Listed entries Block Start
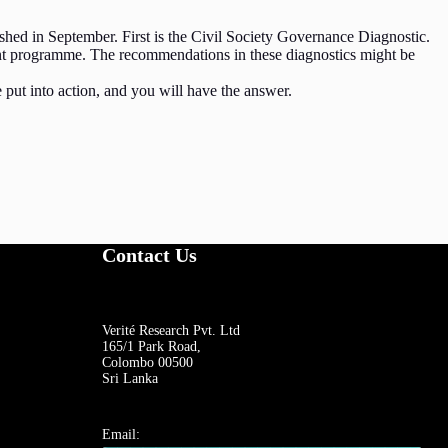
ed in September. First is the Civil Society Governance Diagnostic.
ent programme. The recommendations in these diagnostics might be
put into action, and you will have the answer.
Contact Us
Verité Research Pvt. Ltd
165/1 Park Road,
Colombo 00500
Sri Lanka
Email:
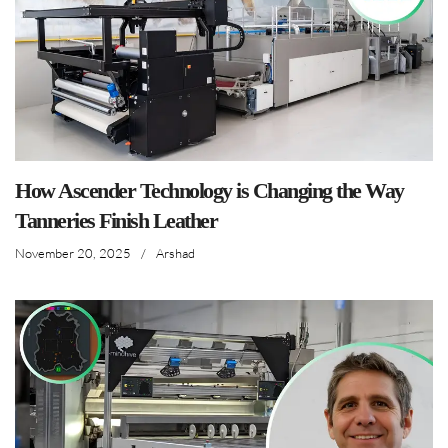
How Ascender Technology is Changing the Way
Tanneries Finish Leather
November 20, 2025
/
Arshad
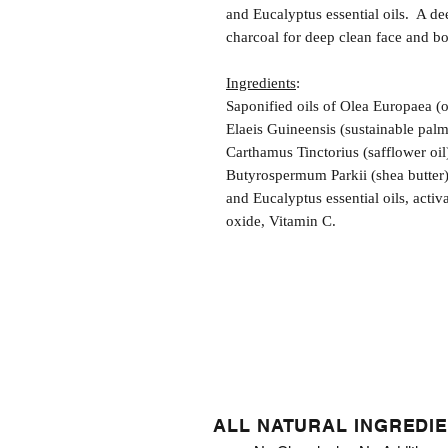
and Eucalyptus essential oils. A d
charcoal for deep clean face and bo
Ingredients
:
Saponified oils of Olea Europaea (
Elaeis Guineensis (sustainable pal
Carthamus Tinctorius (safflower oil
Butyrospermum Parkii (shea butter
and Eucalyptus essential oils, acti
oxide, Vitamin C.
ALL NATURAL INGREDI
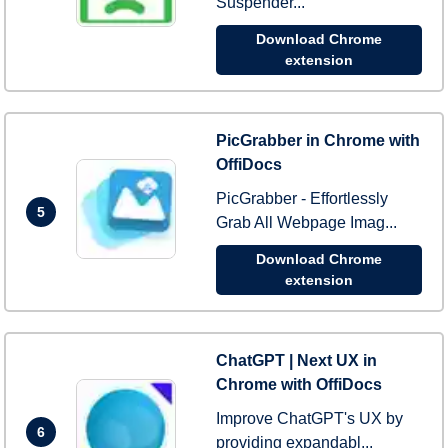
Suspender...
Download Chrome
extension
PicGrabber in Chrome with
OffiDocs
PicGrabber - Effortlessly
5
Grab All Webpage Imag...
Download Chrome
extension
ChatGPT | Next UX in
Chrome with OffiDocs
Improve ChatGPT's UX by
6
providing expandabl...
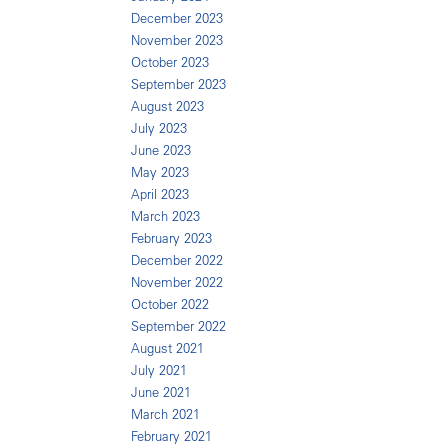
December 2023
November 2023
October 2023
September 2023
August 2023
July 2023
June 2023
May 2023
April 2023
March 2023
February 2023
December 2022
November 2022
October 2022
September 2022
August 2021
July 2021
June 2021
March 2021
February 2021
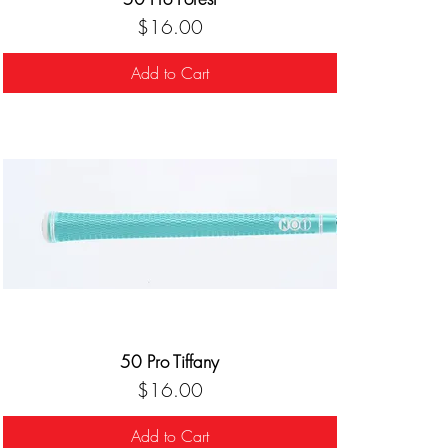
Price
$16.00
Add to Cart
50 Pro Tiffany
Price
$16.00
Add to Cart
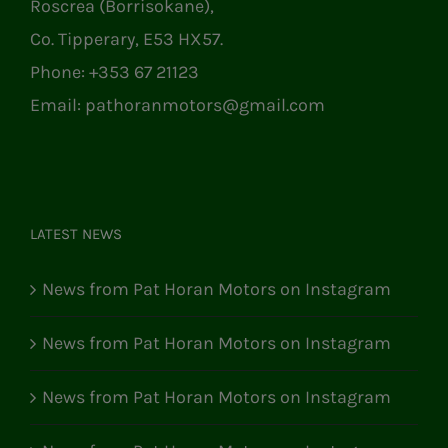
Roscrea (Borrisokane),
Co. Tipperary, E53 HX57.
Phone:
+353 67 21123
Email:
pathoranmotors@gmail.com
LATEST NEWS
News from Pat Horan Motors on Instagram
News from Pat Horan Motors on Instagram
News from Pat Horan Motors on Instagram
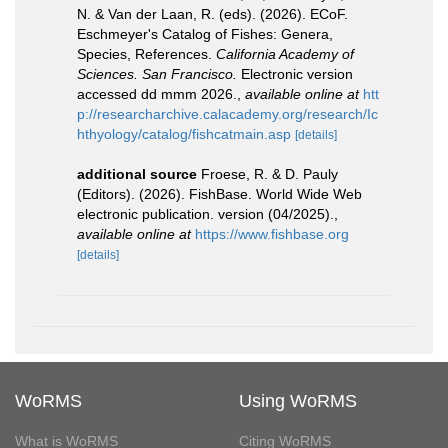
N. & Van der Laan, R. (eds). (2026). ECoF.
Eschmeyer's Catalog of Fishes: Genera,
Species, References.
California Academy of
Sciences. San Francisco.
Electronic version
accessed dd mmm 2026.
,
available online at
htt
p://researcharchive.calacademy.org/research/Ic
hthyology/catalog/fishcatmain.asp
[details]
additional source
Froese, R. & D. Pauly
(Editors). (2026). FishBase. World Wide Web
electronic publication. version (04/2025).
,
available online at
https://www.fishbase.org
[details]
WoRMS
Using WoRMS
What is WoRMS
Citing WoRMS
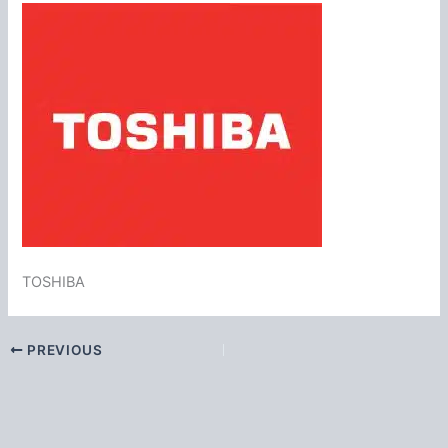
TOSHIBA
PREVIOUS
Listed entries Block End
__Problem__: All records above should be duplicated exactly, with the pictures omitted.

__Problem solution__:
ed in September. First is the Civil Society Governance Diagnostic.
ent programme. The recommendations in these diagnostics might be
put into action, and you will have the answer.
Contact Us
Verité Research Pvt. Ltd
165/1 Park Road,
Colombo 00500
Sri Lanka
Email:
How Ascender Technology is Changing the Way
Tanneries Finish Leather
November 20, 2025
/
Arshad
and Eucalyptus essential oils. A d
charcoal for deep clean face and bo
Ingredients
:
Saponified oils of Olea Europaea (
Elaeis Guineensis (sustainable pal
Carthamus Tinctorius (safflower oil
Butyrospermum Parkii (shea butter
and Eucalyptus essential oils, acti
oxide, Vitamin C.
ALL NATURAL INGREDI
Suspender...
Download Chrome
extension
PicGrabber in Chrome with
OffiDocs
PicGrabber - Effortlessly
5
Grab All Webpage Imag...
Download Chrome
extension
ChatGPT | Next UX in
Chrome with OffiDocs
Improve ChatGPT's UX by
6
providing expandabl...
December 2023
November 2023
October 2023
September 2023
August 2023
July 2023
June 2023
May 2023
April 2023
March 2023
February 2023
December 2022
November 2022
October 2022
September 2022
August 2021
July 2021
June 2021
March 2021
February 2021
Price
$16.00
Add to Cart
50 Pro Tiffany
Price
$16.00
Add to Cart
Roscrea (Borrisokane),
Co. Tipperary, E53 HX57.
Phone:
+353 67 21123
Email:
pathoranmotors@gmail.com
LATEST NEWS
News from Pat Horan Motors on Instagram
News from Pat Horan Motors on Instagram
News from Pat Horan Motors on Instagram
N. & Van der Laan, R. (eds). (2026). ECoF.
Eschmeyer's Catalog of Fishes: Genera,
Species, References.
California Academy of
Sciences. San Francisco.
Electronic version
accessed dd mmm 2026.
,
available online at
htt
p://researcharchive.calacademy.org/research/Ic
hthyology/catalog/fishcatmain.asp
[details]
additional source
Froese, R. & D. Pauly
(Editors). (2026). FishBase. World Wide Web
electronic publication. version (04/2025).
,
available online at
https://www.fishbase.org
[details]
WoRMS
Using WoRMS
What is WoRMS
Citing WoRMS
TOSHIBA
PREVIOUS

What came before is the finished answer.